- **What is required**
In the listing below, find the line with "(369, 188) none" and the line with "[370,487,546,505] +geom_timeline_label ->". Repeat those two lines and all lines between them exactly.

----

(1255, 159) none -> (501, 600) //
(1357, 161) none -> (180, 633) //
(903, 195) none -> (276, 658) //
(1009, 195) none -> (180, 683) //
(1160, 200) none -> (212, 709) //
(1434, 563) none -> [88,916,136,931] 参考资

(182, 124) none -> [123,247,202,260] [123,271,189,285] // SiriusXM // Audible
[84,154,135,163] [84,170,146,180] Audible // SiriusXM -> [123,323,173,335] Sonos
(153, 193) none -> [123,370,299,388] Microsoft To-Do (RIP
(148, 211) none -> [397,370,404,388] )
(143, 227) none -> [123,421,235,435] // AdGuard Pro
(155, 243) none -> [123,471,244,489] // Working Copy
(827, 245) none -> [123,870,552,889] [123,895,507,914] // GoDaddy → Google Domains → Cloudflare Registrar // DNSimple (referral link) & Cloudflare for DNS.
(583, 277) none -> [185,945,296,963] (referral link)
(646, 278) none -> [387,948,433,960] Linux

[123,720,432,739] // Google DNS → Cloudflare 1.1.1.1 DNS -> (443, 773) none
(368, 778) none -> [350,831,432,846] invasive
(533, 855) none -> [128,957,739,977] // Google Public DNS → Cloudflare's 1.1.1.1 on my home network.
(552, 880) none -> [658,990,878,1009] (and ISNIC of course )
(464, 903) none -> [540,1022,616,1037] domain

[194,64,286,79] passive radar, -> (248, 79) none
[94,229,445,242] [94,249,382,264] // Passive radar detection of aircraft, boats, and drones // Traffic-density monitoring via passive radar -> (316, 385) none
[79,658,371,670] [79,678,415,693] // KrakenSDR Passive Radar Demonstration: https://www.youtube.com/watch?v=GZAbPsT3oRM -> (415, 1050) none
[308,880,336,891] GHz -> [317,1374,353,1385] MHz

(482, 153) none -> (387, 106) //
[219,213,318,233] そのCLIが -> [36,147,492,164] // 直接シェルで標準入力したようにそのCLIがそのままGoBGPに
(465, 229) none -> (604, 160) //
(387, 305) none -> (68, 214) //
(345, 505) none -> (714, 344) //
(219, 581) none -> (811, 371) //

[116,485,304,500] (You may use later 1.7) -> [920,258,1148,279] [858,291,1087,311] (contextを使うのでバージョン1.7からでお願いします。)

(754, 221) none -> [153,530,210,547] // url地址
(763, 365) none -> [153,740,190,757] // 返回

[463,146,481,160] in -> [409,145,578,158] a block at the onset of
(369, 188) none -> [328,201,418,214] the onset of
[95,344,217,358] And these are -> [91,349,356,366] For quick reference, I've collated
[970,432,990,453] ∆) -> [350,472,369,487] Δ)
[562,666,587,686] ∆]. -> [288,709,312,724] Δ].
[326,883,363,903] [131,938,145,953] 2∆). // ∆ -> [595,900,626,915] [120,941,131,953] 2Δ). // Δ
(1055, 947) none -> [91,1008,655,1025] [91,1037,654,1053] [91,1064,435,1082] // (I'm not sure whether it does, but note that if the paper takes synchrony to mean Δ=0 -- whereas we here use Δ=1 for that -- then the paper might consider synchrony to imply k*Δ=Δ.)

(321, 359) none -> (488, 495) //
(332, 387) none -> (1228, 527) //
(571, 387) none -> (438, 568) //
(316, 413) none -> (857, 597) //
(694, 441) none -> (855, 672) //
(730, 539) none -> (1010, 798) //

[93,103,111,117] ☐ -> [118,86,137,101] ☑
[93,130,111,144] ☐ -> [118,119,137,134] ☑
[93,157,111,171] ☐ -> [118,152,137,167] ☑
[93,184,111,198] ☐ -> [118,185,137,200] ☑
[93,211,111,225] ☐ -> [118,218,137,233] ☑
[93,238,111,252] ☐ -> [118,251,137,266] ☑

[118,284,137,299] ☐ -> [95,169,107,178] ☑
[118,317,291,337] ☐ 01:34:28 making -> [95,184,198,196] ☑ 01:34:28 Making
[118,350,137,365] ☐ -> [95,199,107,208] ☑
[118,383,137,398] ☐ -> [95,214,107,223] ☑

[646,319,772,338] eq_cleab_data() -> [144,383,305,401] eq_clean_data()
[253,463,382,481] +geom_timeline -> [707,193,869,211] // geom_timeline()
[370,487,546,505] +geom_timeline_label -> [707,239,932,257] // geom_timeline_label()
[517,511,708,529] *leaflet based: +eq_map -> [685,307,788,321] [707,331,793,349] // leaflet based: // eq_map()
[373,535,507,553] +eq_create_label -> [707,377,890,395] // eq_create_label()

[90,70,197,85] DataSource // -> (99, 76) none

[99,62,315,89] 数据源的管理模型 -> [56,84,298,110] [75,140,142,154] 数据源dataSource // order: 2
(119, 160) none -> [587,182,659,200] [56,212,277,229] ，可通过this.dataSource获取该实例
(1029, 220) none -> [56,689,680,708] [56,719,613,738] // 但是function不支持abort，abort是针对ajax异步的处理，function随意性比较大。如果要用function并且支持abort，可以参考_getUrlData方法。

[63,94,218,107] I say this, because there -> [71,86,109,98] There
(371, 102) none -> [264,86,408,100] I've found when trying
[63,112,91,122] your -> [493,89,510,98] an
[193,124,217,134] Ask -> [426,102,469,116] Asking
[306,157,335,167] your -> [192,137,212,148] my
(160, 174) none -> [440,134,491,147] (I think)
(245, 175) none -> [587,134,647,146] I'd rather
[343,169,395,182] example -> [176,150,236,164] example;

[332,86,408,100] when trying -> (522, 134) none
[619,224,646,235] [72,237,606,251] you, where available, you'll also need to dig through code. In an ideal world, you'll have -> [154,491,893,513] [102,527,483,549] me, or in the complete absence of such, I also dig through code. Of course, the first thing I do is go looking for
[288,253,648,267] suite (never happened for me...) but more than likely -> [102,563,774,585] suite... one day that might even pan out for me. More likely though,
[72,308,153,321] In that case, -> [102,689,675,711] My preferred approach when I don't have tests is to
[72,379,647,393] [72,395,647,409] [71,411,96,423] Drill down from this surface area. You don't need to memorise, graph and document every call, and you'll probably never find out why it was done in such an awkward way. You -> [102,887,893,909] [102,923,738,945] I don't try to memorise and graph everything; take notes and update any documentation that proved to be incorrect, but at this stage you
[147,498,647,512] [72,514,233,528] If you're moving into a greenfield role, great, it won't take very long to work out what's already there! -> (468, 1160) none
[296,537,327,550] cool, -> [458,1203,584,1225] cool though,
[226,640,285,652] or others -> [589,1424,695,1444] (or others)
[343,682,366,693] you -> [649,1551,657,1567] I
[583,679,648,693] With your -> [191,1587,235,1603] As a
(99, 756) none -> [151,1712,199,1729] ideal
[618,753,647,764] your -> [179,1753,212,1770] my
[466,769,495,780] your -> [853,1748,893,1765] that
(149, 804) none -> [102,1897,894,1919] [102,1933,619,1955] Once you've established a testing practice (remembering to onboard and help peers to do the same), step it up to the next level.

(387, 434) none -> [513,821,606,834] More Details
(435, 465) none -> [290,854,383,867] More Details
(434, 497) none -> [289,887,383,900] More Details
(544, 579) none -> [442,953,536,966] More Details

----

- **Answer box**
(369, 188) none -> [328,201,418,214] the onset of
[95,344,217,358] And these are -> [91,349,356,366] For quick reference, I've collated
[970,432,990,453] ∆) -> [350,472,369,487] Δ)
[562,666,587,686] ∆]. -> [288,709,312,724] Δ].
[326,883,363,903] [131,938,145,953] 2∆). // ∆ -> [595,900,626,915] [120,941,131,953] 2Δ). // Δ
(1055, 947) none -> [91,1008,655,1025] [91,1037,654,1053] [91,1064,435,1082] // (I'm not sure whether it does, but note that if the paper takes synchrony to mean Δ=0 -- whereas we here use Δ=1 for that -- then the paper might consider synchrony to imply k*Δ=Δ.)

(321, 359) none -> (488, 495) //
(332, 387) none -> (1228, 527) //
(571, 387) none -> (438, 568) //
(316, 413) none -> (857, 597) //
(694, 441) none -> (855, 672) //
(730, 539) none -> (1010, 798) //

[93,103,111,117] ☐ -> [118,86,137,101] ☑
[93,130,111,144] ☐ -> [118,119,137,134] ☑
[93,157,111,171] ☐ -> [118,152,137,167] ☑
[93,184,111,198] ☐ -> [118,185,137,200] ☑
[93,211,111,225] ☐ -> [118,218,137,233] ☑
[93,238,111,252] ☐ -> [118,251,137,266] ☑

[118,284,137,299] ☐ -> [95,169,107,178] ☑
[118,317,291,337] ☐ 01:34:28 making -> [95,184,198,196] ☑ 01:34:28 Making
[118,350,137,365] ☐ -> [95,199,107,208] ☑
[118,383,137,398] ☐ -> [95,214,107,223] ☑

[646,319,772,338] eq_cleab_data() -> [144,383,305,401] eq_clean_data()
[253,463,382,481] +geom_timeline -> [707,193,869,211] // geom_timeline()
[370,487,546,505] +geom_timeline_label -> [707,239,932,257] // geom_timeline_label()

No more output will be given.